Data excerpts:
▬▬▬
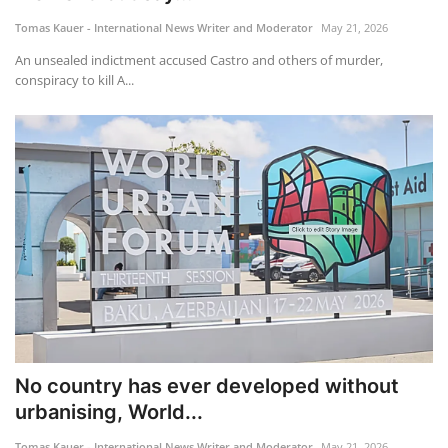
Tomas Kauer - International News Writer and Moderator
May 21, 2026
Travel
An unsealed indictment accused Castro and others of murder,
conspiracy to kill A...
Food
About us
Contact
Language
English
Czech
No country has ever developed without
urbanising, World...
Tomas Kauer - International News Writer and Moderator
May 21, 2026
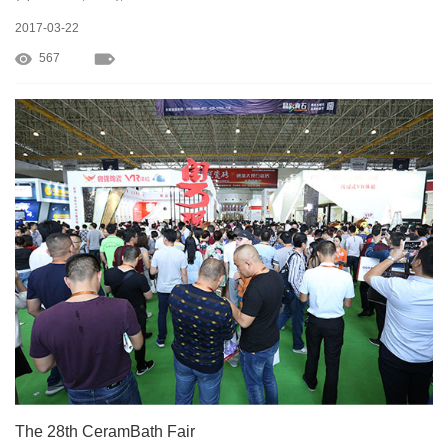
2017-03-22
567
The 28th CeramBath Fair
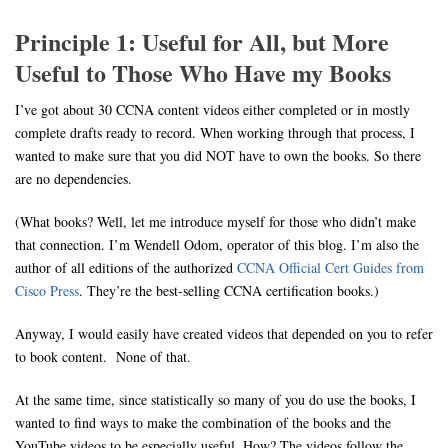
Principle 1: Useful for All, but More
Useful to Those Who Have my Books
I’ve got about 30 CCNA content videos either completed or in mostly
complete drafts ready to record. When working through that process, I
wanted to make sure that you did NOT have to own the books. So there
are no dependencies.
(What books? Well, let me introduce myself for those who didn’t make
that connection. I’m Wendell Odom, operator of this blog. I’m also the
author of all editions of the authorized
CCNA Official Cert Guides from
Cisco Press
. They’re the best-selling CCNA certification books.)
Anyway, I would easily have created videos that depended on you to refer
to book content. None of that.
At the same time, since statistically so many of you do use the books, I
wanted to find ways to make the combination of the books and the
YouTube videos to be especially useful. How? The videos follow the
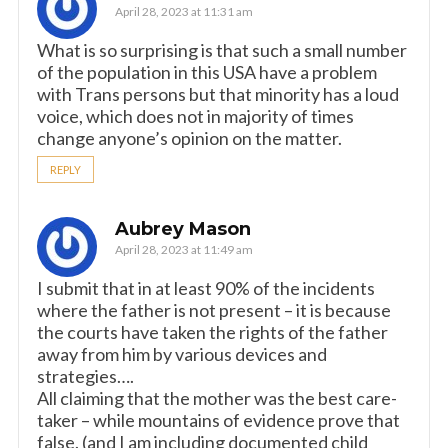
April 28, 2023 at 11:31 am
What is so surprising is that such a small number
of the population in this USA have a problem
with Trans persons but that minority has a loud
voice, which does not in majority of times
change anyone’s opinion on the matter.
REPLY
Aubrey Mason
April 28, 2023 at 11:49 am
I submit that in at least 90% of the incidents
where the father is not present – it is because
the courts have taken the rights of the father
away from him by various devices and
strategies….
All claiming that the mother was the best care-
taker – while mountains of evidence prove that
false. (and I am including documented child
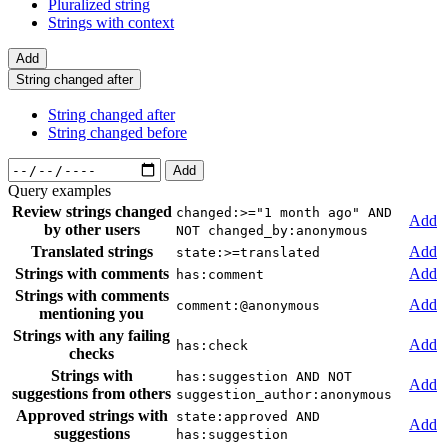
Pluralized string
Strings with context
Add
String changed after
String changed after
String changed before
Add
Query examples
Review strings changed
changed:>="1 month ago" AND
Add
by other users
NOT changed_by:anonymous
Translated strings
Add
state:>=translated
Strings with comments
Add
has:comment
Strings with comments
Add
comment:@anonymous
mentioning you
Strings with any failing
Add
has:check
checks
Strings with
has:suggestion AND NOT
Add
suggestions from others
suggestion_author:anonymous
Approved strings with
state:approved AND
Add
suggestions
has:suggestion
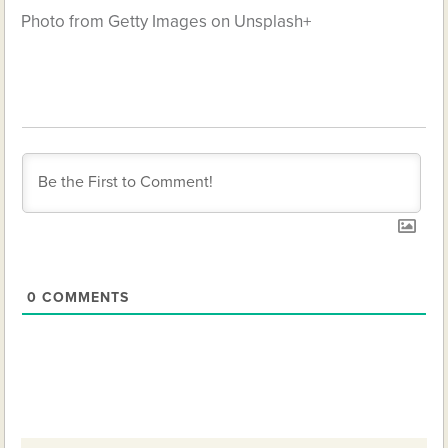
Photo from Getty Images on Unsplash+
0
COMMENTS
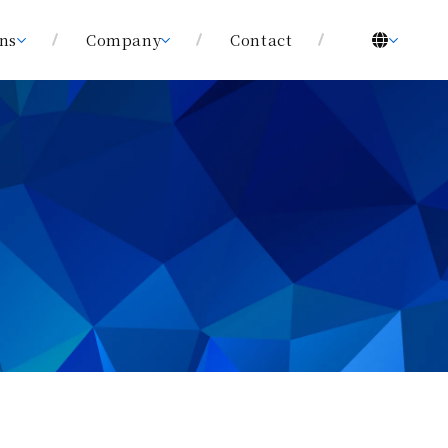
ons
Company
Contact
▬▬▬
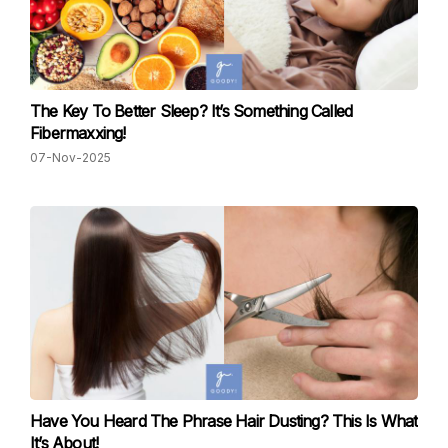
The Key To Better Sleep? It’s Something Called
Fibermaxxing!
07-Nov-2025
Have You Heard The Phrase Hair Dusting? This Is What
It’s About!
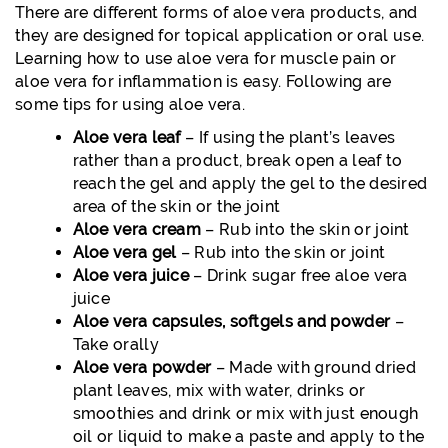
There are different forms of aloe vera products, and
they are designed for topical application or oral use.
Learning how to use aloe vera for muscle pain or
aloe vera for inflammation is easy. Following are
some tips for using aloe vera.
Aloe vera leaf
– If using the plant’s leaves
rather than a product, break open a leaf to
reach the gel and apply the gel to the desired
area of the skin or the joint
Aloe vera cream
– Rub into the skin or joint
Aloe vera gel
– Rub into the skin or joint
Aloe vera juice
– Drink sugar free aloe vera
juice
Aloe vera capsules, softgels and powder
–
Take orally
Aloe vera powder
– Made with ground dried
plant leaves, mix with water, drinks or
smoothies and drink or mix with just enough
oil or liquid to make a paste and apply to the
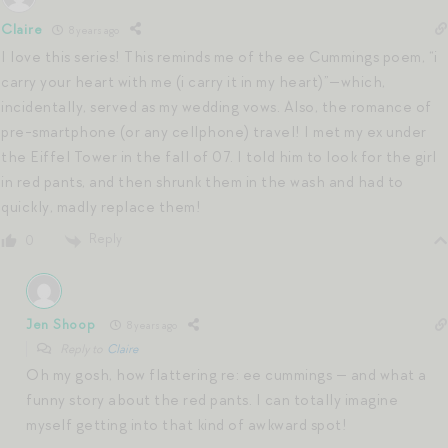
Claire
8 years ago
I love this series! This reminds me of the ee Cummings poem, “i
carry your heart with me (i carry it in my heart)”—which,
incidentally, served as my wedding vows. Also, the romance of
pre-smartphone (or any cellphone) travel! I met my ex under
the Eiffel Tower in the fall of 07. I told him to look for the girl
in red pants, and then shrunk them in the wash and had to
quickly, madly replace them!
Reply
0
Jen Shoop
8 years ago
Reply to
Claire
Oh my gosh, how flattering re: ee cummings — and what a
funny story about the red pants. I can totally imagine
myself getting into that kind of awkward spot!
▬▬▬
PROBLEM TO WORK ON: In the part that opens with the line containing "The Key To Better" and closes with the line containing "oil or liquid", replace "skin" with "scalp" and give those lines again with everything else unchanged. Leave the pictures out of your answer.

ANSWER TO THIS PROBLEM:
The Key To Better Sleep? It’s Something Called
Fibermaxxing!
07-Nov-2025
Have You Heard The Phrase Hair Dusting? This Is What
It’s About!
There are different forms of aloe vera products, and
they are designed for topical application or oral use.
Learning how to use aloe vera for muscle pain or
aloe vera for inflammation is easy. Following are
some tips for using aloe vera.
Aloe vera leaf
– If using the plant’s leaves
rather than a product, break open a leaf to
reach the gel and apply the gel to the desired
area of the scalp or the joint
Aloe vera cream
– Rub into the scalp or joint
Aloe vera gel
– Rub into the scalp or joint
Aloe vera juice
– Drink sugar free aloe vera
juice
Aloe vera capsules, softgels and powder
–
Take orally
Aloe vera powder
– Made with ground dried
plant leaves, mix with water, drinks or
smoothies and drink or mix with just enough
oil or liquid to make a paste and apply to the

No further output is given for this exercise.